Chuck Cravens, a historian for AirCorps Aviation, was head of a team which had been charged with the task of restoring Sierra Sue II to her former war-time glory. Cravens kept a technical log during the restoration which took a team of 15 people a whopping 26,000 hours to complete. While they methodically worked, all sorts of interesting stories about the history of this plane came out the woodwork or, as in this case, out of the aluminum, so to speak. What started as a mere technical log eventually turned into an entire book – Combat Vet P-51, The History of Sierra Sue II, World War II Survivor.

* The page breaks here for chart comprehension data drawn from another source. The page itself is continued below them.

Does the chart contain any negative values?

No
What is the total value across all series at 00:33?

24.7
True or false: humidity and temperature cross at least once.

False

Sierra Sue was built for the U.S. Army Air Force in 1944 for an original price of $50,000, a lot of money in those days. Its first pilot was Lt. Bob Bohna, who had a picture of a girl he liked in high-school painted on the side of the plane. The girl’s name was Suzanne Lang; she never knew she adorned the wings of the aerial combat plane, as she passed away in January of 2015, before the history of the plane emerged.
Cravens eventually tracked down Lang’s family, which was delighted by the news and came down to see the painting first-hand. Cravens was glad the family took such an interest, saying “How sad would it be if someone’s grandmother was on the side and nobody ever knew”. While they were there, Lang’s family revealed another layer of the fascinating story. Suzanne’s husband, also a pilot, had also commissioned a picture of her to be painted on the side of his jet during WW2, The Bemidji Pioneer reports.

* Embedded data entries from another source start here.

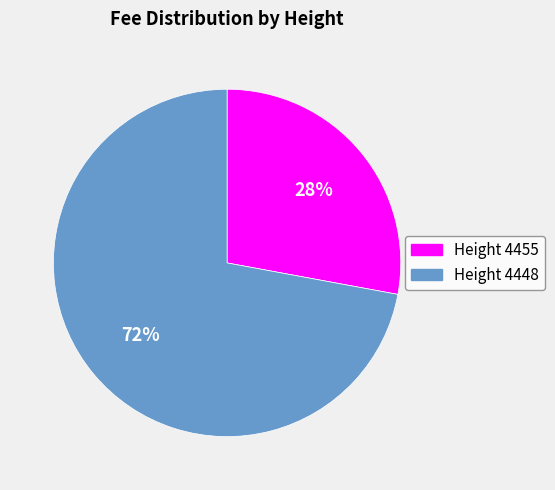

Is there any slice that represents more than half of the pie?

Yes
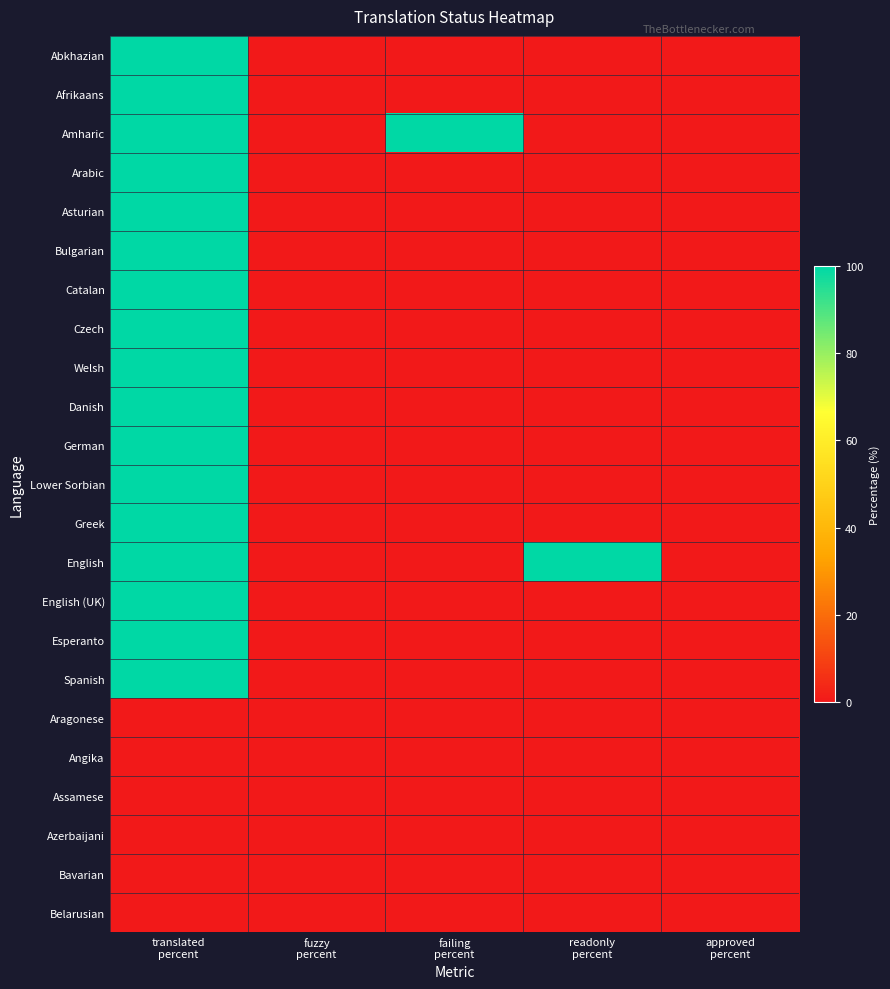

What is the maximum value shown in the chart?

100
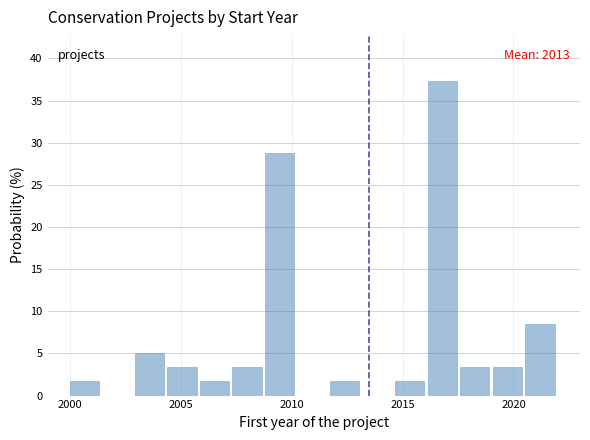

Read against the x-axis, roughly where is the centre of the tallest bar?

2017.0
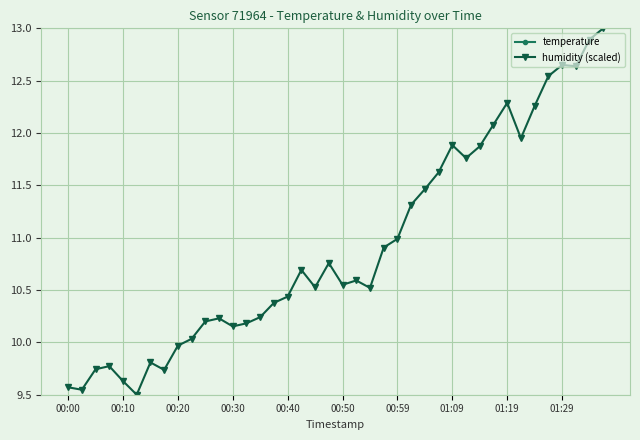

True or false: humidity (scaled) has more than 0 interior local peaks.

True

Sierra Sue II was sold to Sweden’s air forces after the war, before being moved to Nicaragua and then back to America, where she was traded several more times before finally coming to rest in the hands of her current owner, Paul Ehlen of Minneapolis.
In his novel, Cravens uses diary entries, year book photos, military documents, and technical engineering papers to present the story of Sierra Sue II’s colorful life. He ensures us the work is a fascinating read. “It’s hard to tell what people want to know, but everyone loves a good sweetheart story.”